§ EXERCISE PROMPT: Rewrite the items from the line holding "catalogue / barcode: US 2453028" through the line holding "collection date: 1918-03-24", inclusive, substituting "authority" for "name author" and leaving everything else as it is.

····················

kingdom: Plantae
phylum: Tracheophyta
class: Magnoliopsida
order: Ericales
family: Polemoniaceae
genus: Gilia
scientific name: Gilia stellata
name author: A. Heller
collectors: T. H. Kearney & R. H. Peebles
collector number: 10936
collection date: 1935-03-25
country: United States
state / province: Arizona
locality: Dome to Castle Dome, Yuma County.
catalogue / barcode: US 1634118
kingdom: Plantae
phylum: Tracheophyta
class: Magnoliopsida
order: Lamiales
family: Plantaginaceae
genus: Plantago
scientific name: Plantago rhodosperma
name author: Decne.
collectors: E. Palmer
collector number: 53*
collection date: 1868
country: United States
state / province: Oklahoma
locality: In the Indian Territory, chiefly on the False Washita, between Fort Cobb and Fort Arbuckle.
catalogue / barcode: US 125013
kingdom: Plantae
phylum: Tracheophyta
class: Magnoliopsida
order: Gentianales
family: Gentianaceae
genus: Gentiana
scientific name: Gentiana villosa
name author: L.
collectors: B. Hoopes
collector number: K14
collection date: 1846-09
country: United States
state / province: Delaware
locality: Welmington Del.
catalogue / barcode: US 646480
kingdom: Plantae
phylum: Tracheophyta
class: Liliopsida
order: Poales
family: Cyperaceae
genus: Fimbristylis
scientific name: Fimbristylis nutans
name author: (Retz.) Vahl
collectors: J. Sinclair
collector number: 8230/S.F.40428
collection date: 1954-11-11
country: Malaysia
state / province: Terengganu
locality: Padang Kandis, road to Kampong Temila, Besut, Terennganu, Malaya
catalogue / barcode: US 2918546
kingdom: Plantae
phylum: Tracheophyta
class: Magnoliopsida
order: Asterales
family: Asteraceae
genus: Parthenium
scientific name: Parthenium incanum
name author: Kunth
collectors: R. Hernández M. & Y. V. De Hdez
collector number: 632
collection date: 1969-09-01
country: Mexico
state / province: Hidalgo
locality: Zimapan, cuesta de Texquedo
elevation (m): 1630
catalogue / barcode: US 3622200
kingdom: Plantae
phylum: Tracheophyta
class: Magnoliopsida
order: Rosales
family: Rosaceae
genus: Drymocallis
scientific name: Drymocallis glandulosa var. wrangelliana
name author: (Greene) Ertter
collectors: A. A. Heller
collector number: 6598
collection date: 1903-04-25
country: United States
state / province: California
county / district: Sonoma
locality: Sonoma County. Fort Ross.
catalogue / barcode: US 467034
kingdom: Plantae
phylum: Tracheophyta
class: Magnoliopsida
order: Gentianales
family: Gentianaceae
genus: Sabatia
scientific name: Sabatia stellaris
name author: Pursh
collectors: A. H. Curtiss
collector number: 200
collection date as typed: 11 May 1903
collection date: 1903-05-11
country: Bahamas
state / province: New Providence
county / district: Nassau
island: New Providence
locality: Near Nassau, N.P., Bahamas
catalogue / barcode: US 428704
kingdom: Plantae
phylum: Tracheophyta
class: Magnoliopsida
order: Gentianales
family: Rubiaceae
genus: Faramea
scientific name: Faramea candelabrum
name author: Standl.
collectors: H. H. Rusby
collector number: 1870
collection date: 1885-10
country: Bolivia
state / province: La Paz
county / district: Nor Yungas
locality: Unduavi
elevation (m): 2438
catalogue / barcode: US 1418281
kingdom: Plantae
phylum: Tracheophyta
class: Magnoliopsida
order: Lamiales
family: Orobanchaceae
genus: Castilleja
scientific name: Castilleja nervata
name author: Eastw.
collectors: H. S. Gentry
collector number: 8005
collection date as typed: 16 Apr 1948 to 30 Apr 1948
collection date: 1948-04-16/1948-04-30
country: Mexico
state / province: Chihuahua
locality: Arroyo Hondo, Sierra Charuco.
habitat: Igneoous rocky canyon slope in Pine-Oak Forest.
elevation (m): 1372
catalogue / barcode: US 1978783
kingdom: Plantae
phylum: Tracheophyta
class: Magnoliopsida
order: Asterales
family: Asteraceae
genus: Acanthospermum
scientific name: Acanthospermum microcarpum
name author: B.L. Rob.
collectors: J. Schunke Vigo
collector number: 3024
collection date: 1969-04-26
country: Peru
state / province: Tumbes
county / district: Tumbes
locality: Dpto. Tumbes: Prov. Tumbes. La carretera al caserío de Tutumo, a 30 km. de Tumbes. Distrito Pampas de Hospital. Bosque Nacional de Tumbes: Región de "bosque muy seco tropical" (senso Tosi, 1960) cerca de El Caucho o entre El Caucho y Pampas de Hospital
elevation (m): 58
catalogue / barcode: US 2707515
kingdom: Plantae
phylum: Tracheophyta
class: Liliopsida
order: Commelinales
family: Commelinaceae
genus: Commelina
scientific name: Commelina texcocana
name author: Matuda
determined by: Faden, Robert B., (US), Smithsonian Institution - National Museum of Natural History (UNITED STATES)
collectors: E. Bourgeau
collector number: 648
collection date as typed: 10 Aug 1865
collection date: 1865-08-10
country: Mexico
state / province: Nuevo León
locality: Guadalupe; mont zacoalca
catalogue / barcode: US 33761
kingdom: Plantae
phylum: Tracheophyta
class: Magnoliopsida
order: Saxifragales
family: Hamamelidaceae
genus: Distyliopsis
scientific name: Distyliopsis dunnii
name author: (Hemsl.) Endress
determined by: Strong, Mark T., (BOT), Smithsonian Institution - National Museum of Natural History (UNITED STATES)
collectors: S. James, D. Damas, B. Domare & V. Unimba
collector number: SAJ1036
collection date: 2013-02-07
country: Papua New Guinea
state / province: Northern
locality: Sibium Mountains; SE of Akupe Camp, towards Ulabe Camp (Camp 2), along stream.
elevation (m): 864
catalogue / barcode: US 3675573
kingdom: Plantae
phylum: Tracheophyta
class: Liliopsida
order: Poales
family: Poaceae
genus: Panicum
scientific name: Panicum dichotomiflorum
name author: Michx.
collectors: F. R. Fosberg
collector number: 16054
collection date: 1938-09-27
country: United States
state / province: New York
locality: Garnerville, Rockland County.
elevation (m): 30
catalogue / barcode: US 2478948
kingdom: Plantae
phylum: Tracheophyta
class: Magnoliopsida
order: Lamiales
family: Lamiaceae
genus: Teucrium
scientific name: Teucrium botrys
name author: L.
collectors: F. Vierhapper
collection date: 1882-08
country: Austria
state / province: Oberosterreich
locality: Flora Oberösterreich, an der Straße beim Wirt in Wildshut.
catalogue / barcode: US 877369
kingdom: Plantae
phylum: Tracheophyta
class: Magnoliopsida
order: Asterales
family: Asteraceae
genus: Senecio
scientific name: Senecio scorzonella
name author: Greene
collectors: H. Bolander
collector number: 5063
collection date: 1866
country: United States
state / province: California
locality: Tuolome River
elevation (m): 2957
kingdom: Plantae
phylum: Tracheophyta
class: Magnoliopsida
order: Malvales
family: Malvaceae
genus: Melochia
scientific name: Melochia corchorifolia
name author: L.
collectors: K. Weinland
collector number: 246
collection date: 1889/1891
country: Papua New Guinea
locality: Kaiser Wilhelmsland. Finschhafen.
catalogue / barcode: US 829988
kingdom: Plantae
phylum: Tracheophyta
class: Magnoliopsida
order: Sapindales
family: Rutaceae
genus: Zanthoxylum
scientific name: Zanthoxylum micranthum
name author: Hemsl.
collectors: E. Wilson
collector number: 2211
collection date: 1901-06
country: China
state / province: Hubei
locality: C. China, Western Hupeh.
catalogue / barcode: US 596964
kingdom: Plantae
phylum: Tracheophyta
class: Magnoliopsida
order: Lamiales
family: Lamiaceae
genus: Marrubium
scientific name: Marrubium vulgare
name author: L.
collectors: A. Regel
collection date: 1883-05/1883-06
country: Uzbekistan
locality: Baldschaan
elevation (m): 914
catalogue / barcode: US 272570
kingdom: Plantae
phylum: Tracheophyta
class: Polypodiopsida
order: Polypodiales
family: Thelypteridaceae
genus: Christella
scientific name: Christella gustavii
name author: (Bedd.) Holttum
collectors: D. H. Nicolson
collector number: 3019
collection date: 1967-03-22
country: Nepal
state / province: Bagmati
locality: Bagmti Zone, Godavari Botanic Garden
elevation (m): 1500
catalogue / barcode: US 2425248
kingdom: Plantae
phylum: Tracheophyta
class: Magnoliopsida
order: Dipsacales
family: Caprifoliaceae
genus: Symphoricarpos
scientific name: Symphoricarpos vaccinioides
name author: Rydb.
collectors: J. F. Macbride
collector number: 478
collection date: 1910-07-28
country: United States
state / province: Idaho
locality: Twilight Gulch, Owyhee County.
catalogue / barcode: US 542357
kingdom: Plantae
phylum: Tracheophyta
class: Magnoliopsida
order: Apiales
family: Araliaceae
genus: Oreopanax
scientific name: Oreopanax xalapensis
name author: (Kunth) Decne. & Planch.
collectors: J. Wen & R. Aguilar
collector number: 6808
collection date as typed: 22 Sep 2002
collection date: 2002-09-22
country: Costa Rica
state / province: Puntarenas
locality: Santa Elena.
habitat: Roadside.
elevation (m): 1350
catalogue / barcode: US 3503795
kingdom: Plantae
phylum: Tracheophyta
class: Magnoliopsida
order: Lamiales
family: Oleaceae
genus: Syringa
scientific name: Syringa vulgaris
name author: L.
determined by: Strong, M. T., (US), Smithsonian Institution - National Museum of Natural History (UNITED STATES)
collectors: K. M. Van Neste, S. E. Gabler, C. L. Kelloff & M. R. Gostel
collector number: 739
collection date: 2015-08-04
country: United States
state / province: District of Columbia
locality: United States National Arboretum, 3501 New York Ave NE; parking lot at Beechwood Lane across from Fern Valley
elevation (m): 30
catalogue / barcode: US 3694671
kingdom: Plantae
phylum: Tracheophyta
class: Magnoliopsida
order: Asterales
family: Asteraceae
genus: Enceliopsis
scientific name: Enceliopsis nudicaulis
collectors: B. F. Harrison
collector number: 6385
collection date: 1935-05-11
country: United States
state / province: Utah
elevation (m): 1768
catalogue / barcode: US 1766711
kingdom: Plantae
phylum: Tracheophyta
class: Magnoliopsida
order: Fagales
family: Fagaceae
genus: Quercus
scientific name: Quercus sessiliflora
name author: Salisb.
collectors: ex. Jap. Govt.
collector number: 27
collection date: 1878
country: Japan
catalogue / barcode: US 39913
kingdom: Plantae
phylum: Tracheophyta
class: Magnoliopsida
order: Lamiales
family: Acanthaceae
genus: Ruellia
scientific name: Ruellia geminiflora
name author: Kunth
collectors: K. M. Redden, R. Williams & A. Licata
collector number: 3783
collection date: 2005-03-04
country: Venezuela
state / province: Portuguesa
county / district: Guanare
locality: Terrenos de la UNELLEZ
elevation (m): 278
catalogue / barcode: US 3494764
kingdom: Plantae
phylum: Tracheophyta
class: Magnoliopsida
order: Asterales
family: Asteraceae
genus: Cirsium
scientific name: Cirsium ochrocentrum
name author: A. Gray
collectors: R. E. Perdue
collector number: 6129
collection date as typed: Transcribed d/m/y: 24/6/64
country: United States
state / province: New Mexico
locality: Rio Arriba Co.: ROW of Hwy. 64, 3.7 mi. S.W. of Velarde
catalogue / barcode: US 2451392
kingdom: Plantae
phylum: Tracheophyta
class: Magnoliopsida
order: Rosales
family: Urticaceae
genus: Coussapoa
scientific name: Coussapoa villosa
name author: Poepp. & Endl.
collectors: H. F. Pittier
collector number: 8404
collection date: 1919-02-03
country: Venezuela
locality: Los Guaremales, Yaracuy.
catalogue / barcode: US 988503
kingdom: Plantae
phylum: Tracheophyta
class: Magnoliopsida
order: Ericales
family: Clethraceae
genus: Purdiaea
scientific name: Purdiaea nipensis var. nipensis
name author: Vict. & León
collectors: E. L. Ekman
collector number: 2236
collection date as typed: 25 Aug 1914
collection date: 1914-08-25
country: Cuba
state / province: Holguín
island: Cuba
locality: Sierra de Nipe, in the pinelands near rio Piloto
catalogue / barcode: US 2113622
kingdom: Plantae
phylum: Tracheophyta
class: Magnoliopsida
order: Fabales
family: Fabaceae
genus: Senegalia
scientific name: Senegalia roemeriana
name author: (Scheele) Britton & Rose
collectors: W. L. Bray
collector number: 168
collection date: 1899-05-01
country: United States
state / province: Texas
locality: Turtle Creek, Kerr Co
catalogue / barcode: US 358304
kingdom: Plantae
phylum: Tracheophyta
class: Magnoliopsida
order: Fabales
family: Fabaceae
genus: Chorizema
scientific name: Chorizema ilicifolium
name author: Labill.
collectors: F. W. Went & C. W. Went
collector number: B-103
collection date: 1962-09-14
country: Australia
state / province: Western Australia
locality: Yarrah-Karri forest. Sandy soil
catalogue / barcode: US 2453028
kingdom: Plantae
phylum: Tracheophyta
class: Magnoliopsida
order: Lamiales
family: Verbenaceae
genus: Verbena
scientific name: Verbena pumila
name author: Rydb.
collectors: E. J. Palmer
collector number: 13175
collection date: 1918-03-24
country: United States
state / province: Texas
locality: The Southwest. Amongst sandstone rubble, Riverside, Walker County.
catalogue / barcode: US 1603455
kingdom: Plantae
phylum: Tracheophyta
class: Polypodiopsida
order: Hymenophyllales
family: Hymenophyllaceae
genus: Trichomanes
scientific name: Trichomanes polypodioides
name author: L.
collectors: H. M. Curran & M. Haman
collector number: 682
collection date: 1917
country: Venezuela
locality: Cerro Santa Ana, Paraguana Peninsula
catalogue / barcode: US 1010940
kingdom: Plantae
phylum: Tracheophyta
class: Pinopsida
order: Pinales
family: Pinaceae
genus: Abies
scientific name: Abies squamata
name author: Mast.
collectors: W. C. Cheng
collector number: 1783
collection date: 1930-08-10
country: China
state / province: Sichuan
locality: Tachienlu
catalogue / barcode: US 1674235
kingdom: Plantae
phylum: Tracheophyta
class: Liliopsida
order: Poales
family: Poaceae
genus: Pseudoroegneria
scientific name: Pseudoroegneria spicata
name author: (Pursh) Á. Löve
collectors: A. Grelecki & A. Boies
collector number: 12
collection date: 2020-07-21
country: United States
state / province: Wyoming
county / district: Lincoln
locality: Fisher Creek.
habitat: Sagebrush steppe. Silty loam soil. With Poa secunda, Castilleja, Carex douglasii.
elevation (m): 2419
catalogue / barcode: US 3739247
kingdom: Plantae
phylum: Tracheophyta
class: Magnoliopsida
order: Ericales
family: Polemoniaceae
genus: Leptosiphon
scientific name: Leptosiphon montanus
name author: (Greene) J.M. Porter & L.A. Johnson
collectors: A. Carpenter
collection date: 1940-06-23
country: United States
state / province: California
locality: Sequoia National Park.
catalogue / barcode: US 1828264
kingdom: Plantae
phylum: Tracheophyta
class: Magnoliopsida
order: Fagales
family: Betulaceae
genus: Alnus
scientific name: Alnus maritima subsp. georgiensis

····················

§ TASK OUTPUT:
catalogue / barcode: US 2453028
kingdom: Plantae
phylum: Tracheophyta
class: Magnoliopsida
order: Lamiales
family: Verbenaceae
genus: Verbena
scientific name: Verbena pumila
authority: Rydb.
collectors: E. J. Palmer
collector number: 13175
collection date: 1918-03-24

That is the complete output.